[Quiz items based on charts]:
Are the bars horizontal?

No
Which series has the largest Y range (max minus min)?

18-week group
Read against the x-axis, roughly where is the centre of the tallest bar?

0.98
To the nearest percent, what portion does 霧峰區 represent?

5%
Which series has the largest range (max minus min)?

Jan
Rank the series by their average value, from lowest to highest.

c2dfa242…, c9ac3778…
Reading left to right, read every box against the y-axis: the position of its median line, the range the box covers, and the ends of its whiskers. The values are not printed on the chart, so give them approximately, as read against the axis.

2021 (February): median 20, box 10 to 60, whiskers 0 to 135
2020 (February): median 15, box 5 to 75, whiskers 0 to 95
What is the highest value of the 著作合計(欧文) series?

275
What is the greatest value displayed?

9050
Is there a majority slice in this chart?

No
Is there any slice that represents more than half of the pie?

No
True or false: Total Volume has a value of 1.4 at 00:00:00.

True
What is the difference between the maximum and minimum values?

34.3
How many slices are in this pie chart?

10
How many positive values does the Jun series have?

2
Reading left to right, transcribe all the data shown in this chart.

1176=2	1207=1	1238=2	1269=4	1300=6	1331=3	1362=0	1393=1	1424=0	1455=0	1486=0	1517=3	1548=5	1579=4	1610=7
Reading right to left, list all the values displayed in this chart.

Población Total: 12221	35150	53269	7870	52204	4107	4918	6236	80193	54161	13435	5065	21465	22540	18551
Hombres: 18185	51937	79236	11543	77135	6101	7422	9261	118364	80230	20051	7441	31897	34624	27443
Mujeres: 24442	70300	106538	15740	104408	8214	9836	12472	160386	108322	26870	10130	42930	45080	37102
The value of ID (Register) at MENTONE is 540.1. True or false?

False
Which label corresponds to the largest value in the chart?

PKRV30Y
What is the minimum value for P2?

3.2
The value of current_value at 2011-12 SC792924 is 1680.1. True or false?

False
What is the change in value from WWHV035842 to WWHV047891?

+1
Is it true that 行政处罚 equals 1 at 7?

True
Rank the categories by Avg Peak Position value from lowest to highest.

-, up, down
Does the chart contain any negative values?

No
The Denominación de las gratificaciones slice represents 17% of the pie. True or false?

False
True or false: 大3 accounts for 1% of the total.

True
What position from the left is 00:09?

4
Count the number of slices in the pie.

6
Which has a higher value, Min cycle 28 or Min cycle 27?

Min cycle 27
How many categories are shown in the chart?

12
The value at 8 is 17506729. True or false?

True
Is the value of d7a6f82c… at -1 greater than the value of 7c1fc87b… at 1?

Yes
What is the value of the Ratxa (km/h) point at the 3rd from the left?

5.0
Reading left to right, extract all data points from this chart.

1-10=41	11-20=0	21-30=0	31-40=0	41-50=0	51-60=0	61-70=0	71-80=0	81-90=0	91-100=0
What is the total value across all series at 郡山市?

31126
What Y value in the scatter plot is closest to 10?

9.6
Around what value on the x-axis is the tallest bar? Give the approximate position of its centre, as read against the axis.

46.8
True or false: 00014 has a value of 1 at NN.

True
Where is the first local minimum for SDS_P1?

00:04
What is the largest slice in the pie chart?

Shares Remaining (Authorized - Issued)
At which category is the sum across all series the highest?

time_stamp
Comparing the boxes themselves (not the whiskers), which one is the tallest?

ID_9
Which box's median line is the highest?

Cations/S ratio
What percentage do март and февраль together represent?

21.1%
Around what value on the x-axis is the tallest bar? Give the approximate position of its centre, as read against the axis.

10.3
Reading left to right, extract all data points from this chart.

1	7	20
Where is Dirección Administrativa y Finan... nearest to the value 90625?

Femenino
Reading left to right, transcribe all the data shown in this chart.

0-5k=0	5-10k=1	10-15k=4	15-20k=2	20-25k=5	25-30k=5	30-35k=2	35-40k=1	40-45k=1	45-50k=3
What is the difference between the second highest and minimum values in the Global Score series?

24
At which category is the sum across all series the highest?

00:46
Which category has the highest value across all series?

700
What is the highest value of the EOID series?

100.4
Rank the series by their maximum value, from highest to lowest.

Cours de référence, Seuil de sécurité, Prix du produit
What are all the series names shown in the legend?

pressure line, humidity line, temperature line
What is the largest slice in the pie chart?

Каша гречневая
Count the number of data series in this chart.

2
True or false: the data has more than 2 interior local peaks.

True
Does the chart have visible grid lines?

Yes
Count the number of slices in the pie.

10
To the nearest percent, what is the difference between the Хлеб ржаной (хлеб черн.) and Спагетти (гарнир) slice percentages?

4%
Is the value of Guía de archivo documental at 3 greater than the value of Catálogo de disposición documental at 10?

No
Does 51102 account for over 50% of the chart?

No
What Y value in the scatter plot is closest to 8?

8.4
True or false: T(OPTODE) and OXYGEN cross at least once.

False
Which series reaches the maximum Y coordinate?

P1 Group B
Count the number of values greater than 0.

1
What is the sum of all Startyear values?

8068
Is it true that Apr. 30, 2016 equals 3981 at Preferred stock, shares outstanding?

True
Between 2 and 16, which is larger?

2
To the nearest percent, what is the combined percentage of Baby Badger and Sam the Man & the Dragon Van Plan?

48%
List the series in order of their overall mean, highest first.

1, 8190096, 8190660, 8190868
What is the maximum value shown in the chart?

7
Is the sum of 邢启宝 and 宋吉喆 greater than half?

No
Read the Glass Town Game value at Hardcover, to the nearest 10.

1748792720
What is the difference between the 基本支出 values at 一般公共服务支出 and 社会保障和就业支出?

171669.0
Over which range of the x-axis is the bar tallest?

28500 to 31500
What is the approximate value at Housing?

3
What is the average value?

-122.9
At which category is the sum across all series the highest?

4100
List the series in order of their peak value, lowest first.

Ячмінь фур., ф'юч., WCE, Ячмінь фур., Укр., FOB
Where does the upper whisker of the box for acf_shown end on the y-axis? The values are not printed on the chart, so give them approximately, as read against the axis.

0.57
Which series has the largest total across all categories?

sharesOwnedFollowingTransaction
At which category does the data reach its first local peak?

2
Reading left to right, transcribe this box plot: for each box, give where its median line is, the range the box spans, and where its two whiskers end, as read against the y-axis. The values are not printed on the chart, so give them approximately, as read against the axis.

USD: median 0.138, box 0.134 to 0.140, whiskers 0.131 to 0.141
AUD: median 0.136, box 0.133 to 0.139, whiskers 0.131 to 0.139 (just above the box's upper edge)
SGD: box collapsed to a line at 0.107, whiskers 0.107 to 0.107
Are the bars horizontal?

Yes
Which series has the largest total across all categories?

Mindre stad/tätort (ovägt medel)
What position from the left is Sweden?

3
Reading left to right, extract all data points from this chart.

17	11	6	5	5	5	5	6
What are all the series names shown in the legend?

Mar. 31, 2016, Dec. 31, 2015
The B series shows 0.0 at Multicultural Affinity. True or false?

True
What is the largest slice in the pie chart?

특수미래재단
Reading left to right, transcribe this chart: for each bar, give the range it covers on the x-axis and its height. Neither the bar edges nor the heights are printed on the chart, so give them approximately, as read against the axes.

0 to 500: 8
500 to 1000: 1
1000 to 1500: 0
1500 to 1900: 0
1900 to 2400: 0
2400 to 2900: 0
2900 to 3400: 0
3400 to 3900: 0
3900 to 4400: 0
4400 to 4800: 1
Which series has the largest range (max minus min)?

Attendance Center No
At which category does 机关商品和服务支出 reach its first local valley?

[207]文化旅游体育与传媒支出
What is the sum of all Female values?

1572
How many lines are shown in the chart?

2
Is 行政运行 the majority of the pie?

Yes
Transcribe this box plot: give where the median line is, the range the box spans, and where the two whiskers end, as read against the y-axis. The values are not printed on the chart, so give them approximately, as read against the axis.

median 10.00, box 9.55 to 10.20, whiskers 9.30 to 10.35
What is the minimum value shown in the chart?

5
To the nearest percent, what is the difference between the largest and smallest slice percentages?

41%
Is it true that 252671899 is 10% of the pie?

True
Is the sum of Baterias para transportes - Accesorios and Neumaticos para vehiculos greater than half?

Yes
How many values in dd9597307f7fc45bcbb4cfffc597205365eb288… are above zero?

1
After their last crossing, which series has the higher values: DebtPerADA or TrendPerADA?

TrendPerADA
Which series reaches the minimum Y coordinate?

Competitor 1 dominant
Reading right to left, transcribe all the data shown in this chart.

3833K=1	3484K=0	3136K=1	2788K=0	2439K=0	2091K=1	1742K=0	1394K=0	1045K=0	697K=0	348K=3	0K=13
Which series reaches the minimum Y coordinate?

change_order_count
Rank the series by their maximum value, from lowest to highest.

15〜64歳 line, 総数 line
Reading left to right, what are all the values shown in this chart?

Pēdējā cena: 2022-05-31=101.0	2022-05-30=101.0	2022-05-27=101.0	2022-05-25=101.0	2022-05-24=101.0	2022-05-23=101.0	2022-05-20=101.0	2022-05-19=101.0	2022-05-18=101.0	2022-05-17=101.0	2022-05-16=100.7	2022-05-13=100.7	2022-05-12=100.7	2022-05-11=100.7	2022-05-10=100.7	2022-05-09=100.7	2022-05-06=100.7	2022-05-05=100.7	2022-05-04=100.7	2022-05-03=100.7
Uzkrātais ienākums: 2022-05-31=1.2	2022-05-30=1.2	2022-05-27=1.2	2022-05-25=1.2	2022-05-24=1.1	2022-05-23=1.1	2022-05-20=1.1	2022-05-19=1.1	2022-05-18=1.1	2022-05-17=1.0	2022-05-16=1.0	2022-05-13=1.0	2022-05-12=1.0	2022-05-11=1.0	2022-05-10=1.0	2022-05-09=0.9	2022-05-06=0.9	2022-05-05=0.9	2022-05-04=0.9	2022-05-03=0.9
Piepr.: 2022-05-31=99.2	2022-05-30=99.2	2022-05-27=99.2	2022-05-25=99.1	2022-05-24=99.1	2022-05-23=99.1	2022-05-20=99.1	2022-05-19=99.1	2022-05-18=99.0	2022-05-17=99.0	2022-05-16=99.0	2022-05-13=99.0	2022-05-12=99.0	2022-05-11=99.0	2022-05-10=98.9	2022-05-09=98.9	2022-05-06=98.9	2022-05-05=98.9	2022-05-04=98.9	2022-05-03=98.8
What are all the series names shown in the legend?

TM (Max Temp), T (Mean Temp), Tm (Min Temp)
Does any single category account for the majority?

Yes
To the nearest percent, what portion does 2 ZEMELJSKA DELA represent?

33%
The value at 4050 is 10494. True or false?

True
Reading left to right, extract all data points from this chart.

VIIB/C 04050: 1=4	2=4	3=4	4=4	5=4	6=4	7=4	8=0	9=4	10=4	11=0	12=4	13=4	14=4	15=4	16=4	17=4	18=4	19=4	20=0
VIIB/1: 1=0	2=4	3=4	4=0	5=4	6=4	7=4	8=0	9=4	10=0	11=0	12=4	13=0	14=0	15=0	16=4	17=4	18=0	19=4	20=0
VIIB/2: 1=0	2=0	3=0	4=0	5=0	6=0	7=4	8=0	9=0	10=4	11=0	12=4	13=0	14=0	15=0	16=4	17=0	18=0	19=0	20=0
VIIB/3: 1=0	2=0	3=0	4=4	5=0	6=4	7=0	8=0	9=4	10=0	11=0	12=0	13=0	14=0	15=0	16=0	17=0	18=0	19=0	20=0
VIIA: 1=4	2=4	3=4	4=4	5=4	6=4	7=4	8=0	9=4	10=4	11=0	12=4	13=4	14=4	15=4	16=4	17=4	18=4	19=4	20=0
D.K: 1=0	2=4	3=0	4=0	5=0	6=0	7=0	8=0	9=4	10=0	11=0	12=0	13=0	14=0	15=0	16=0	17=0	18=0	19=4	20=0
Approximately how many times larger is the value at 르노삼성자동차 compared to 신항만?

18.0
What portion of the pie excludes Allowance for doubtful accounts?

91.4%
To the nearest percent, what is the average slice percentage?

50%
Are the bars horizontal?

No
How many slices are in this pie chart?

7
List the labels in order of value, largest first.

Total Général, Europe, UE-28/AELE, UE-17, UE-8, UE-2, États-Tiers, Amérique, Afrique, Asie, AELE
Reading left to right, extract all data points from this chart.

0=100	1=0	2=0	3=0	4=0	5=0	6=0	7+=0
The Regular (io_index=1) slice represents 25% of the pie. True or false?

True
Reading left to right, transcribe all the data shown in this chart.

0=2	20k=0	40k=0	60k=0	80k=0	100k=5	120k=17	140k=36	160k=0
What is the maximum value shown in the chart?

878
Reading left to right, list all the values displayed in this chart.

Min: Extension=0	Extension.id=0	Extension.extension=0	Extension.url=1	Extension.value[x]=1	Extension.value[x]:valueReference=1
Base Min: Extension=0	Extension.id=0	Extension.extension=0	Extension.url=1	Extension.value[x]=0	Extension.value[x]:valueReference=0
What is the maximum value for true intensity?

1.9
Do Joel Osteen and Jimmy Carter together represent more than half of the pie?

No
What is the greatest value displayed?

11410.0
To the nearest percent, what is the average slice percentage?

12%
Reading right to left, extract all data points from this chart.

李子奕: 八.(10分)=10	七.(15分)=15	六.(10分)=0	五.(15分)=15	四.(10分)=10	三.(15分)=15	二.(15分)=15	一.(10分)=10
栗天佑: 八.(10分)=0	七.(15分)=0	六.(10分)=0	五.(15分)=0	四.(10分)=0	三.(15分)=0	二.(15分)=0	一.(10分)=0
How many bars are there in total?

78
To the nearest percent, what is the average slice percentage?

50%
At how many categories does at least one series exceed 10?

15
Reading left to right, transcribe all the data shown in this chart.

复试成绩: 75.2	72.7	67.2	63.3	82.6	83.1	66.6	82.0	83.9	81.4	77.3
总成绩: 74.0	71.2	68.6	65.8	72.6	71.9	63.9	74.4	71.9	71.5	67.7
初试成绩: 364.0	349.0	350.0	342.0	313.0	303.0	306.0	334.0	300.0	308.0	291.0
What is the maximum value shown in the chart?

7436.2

[ASSIGNMENT]: Please locate every line in the records above that contains the word "percentages" and copy each of those lines.

[OUTPUT BELOW]:
To the nearest percent, what is the difference between the Хлеб ржаной (хлеб черн.) and Спагетти (гарнир) slice percentages?
To the nearest percent, what is the difference between the largest and smallest slice percentages?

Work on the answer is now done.